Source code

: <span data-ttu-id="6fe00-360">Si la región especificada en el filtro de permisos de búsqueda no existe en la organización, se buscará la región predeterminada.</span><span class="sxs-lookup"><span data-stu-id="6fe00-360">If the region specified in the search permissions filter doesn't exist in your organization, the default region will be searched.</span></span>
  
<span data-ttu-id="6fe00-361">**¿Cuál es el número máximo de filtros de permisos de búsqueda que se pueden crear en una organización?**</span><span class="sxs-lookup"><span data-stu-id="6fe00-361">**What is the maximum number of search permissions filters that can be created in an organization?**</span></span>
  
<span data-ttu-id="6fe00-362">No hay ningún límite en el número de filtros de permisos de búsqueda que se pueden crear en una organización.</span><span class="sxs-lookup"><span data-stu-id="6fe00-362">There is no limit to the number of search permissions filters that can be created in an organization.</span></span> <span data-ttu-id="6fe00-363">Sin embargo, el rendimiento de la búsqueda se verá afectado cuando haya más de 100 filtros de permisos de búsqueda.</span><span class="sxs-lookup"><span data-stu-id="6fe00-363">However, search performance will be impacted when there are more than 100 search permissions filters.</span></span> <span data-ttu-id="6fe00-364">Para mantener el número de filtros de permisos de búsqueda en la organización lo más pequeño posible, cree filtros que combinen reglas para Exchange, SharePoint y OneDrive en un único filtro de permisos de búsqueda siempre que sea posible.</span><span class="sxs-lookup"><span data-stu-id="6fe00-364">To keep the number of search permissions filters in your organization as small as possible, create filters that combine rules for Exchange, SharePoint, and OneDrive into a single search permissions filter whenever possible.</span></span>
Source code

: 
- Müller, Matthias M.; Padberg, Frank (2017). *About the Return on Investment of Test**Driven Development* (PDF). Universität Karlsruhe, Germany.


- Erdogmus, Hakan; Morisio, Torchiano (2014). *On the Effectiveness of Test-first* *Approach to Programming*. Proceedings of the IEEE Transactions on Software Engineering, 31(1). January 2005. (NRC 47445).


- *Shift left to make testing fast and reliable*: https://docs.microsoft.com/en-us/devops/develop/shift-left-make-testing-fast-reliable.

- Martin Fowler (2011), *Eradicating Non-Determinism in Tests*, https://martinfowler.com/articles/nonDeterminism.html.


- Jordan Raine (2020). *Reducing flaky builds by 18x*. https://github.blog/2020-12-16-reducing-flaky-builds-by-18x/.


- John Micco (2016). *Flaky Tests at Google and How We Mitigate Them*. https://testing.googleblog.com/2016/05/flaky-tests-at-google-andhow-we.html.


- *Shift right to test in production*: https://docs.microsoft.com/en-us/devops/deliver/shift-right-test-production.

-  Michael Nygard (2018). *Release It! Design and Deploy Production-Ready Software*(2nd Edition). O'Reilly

◆ ◆ ◆ ◆

About this task: Print only what lies in the material above starting at the line with "- *Shift left" and ending at the line with "- Martin Fowler", every line exactly as given.

Written reply:
- *Shift left to make testing fast and reliable*: https://docs.microsoft.com/en-us/devops/develop/shift-left-make-testing-fast-reliable.

- Martin Fowler (2011), *Eradicating Non-Determinism in Tests*, https://martinfowler.com/articles/nonDeterminism.html.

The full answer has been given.